I'm Making Walt Whitman Soup

Which is what I call chicken soup, because once I got

               blood poisoning cooking up a pot—raw chicken,

nick from a knife, the next day a puffy thumb, then blue streaks

               running up my arm like an evil river in my own veins,

fever, delirium—and I was reading Specimen Days at the time,

               about Whitman's Civil War nursing and how robust

his health was before he got blood poisoning assisting

               with an operation and how he never really recovered,

and when I'm telling my friend Bob this, he asks

               if reading about Whitman's blood poisoning alerted me

to mine, and I said, “No, I think it caused it,” because reading

               will do that to you if you don't watch out, like the time

I was reading The Idiot, and I saw that my boyfriend was playing me

               like Gavril Ivolgin was playing the gorgeous messed-up

Nastasya Filippovna, who was playing him right back,

               so maybe that's not a very good example. Let's try again—

my beloved Dorothea Brooke—when she married Mr. Causabon

               and he turned out to be a horror show on ice skates,

I realized my next boyfriend was not the incarnation of Krishna

               he claimed to be but was writing The Key to All Mythologies,

so which came first—the chicken or the lightning bolt to the third eye?

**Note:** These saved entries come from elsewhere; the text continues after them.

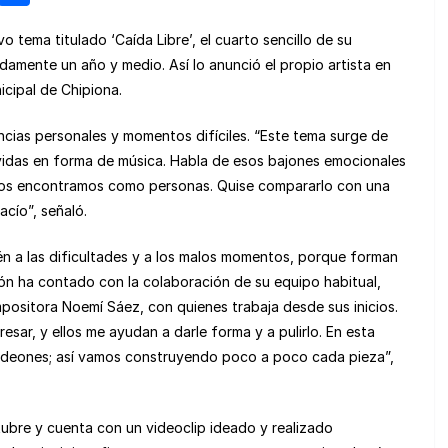
e
o
 tema titulado ‘Caída Libre’, el cuarto sencillo de su
n
m
amente un año y medio. Así lo anunció el propio artista en
e
p
icipal de Chipiona.
a
ar
encias personales y momentos difíciles. “Este tema surge de
m
tir
ividas en forma de música. Habla de esos bajones emocionales
e
nos encontramos como personas. Quise compararlo con una
acío”, señaló.
ién a las dificultades y a los malos momentos, porque forman
ción ha contado con la colaboración de su equipo habitual,
positora Noemí Sáez, con quienes trabaja desde sus inicios.
sar, y ellos me ayudan a darle forma y a pulirlo. En esta
rdeones; así vamos construyendo poco a poco cada pieza”,
tubre y cuenta con un videoclip ideado y realizado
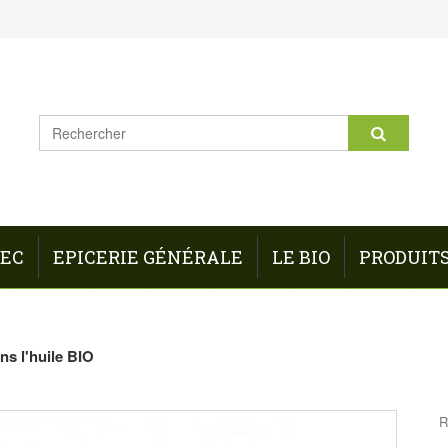
REC
EPICERIE GÉNÉRALE
LE BIO
PRODUIT
ns l'huile BIO
R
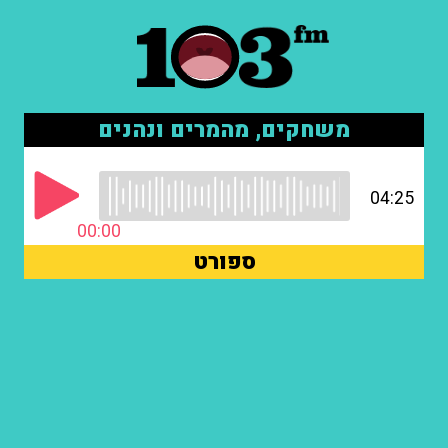
משחקים, מהמרים ונהנים
04:25
00:00
ספורט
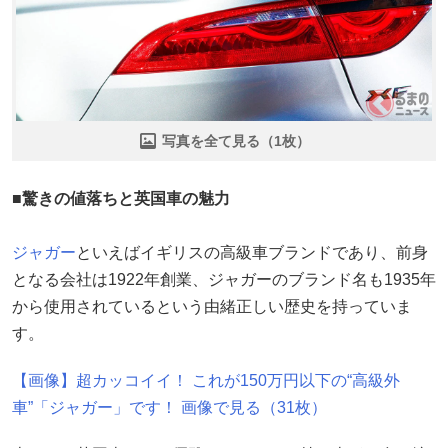
写真を全て見る（1枚）
■驚きの値落ちと英国車の魅力
ジャガー
といえばイギリスの高級車ブランドであり、前身
となる会社は1922年創業、ジャガーのブランド名も1935年
から使用されているという由緒正しい歴史を持っていま
す。
【画像】超カッコイイ！ これが150万円以下の“高級外
車”「ジャガー」です！ 画像で見る（31枚）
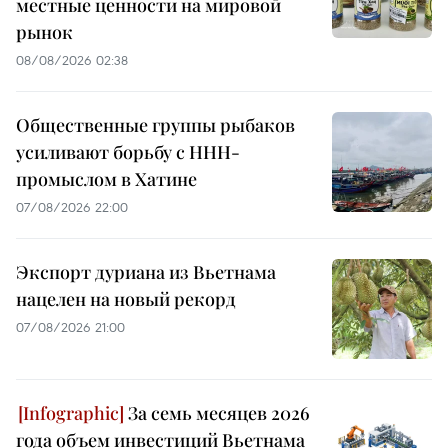
местные ценности на мировой
рынок
08/08/2026 02:38
Общественные группы рыбаков
усиливают борьбу с ННН-
промыслом в Хатине
07/08/2026 22:00
Экспорт дуриана из Вьетнама
нацелен на новый рекорд
07/08/2026 21:00
За семь месяцев 2026
года объем инвестиций Вьетнама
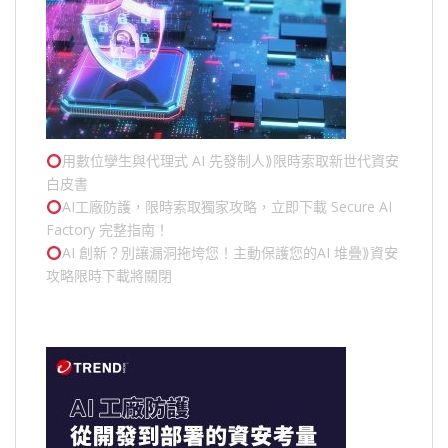
用數位孿生與代理式 AI 先發制人⟫限時索取新世代資安
白皮書
AI工廠防護，限時索取獨家攻略，立即下載 Secure AI
Factory 完整指南！
AI 創新？別讓漏洞拖垮您！主動保護您的
AI 堆疊
⟫資安
攻略限時下載將關閉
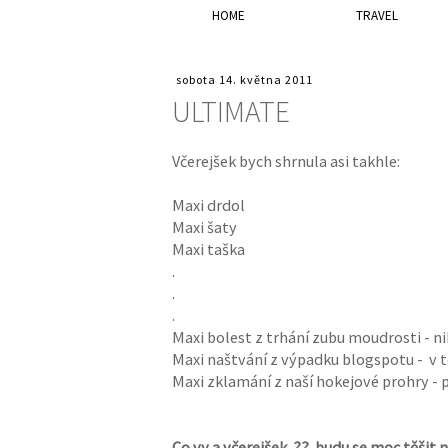
HOME
TRAVEL
sobota 14. května 2011
ULTIMATE
Včerejšek bych shrnula asi takhle:
Maxi drdol
Maxi šaty
Maxi taška
.
.
.
Maxi bolest z trhání zubu moudrosti - ni
Maxi naštvání z výpadku blogspotu - v t
Maxi zklamání z naší hokejové prohry - 
Co vy a včerejšek..??..budu se moc těšit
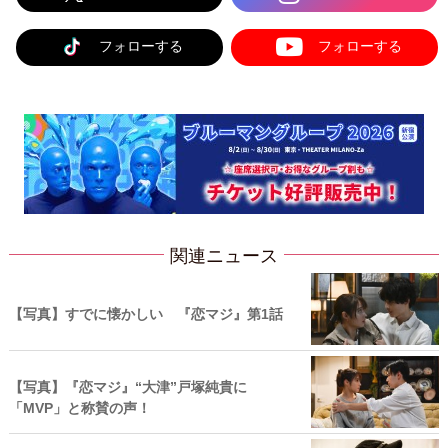
フォローする
フォローする
関連ニュース
【写真】すでに懐かしい 『恋マジ』第1話
【写真】『恋マジ』“大津”戸塚純貴に
「MVP」と称賛の声！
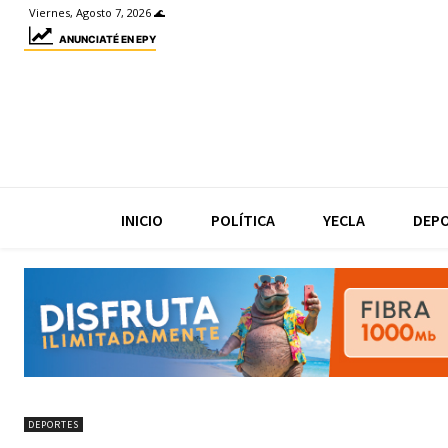
Viernes, Agosto 7, 2026 🌊
ANUNCIATÉ EN EPY
INICIO
POLÍTICA
YECLA
DEP
DEPORTES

               But back to the Civil War—what a mess, like any war

with young men being used as cannon fodder, and here we are

               in the middle of three wars with another civil war

brewing between the coasts and heartland, and I remember

               being stopped by a woman in Milan who said

how beautiful the city was before we bombed it to ashes,

               and now we were bombing Iraq and Afghanistan. Her face

was trembling and I wished I'd had the Italian to say, Signora,

               how beautiful we all were before the bombs fell on our frescoes,

on the young men who should have been holding their sweethearts

               instead of maiming each other at Chickamauga

and Gettysburg, on every song that rises from our throats.